The new oak framed cottages are set back from the road. This reduces the impact of the development, allows generous front gardens to be planted and a new apple orchard to the rear be established. A shared parking court for eight cars is hidden out of sight at the rear. The cottages have combed wheat thatch on the roof, which is finished traditionally with a simple flush ridge and is fire-proofed underneath using the “Dorset Model” to minimise fire risk. The thatch also appears on the simple timber porches, which have built-in wooden seats to provide a place for chatting with neighbours and admiring the new gardens.

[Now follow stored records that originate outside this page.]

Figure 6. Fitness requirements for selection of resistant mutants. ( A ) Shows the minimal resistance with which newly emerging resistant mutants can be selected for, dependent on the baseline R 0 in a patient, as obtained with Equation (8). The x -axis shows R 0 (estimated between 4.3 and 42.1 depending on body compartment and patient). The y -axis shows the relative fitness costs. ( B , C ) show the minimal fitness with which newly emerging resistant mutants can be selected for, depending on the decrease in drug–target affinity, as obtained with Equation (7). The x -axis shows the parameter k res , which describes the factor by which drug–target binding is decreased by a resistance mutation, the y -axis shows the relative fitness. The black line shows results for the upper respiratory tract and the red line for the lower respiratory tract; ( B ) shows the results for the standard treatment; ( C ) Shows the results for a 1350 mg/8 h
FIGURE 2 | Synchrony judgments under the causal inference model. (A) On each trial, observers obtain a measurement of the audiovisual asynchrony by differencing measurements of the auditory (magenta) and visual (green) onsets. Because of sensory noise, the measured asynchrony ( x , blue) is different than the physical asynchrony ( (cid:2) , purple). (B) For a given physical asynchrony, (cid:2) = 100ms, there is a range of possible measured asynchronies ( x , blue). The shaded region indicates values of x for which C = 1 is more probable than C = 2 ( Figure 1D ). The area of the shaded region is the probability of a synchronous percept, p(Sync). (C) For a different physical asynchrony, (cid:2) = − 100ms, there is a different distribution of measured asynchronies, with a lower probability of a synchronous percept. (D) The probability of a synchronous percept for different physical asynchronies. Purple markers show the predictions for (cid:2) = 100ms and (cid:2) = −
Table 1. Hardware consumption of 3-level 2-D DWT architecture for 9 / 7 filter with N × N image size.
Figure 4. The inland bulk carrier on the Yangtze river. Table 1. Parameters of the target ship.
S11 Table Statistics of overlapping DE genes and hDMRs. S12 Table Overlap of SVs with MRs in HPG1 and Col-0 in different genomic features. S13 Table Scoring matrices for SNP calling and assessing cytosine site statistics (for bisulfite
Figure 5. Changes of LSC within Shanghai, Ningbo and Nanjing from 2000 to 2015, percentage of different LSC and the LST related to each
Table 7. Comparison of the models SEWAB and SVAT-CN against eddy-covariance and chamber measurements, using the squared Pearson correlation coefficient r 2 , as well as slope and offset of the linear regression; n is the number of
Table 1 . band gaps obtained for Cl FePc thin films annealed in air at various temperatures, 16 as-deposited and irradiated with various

Internally, the ground floor has exposed timber rafters, boarded ceilings, and a traditional, handmade lime ash floor. Upstairs, there are sloping ceilings which contribute to the cosy feel of each cottage and a deceptively large amount of space- including built-in storage, two equally sized flexible rooms, a family bathroom and a large master bedroom with ensuite facilities.
A substantial two storey detached house has also been designed to act as a counterpoint to the cottages. This is a more formal, grander home which overlooks a stream at the southern edge of the site. Although simple in appearance it has been very carefully considered and the front facade uses elegant Georgian proportions. The sides and rear of the house are hidden from the street, and have wider openings and sliding timber doors onto a large brick terrace. Much of the character comes from the appearance and handmade quality of the orange-red bricks and its chequerboard pattern of flared grey headers. The roof is finished in similarly toned handmade clay tiles.
Inside the house, there is a triple aspect living room, a brick paved floored kitchen/diner, utility space, bathroom and a flexible, timber-panelled room which can be used as an additional bedroom or sitting room. There are three bedrooms upstairs, a family bathroom and two ensuite facilities. All rooms have traditional cornicing and painted panelling.
The planning and conservation officers were very supportive of the quality of the design and planning consent on this difficult site was obtained in less than four months. The homes will be completed and ready for occupation in 2020.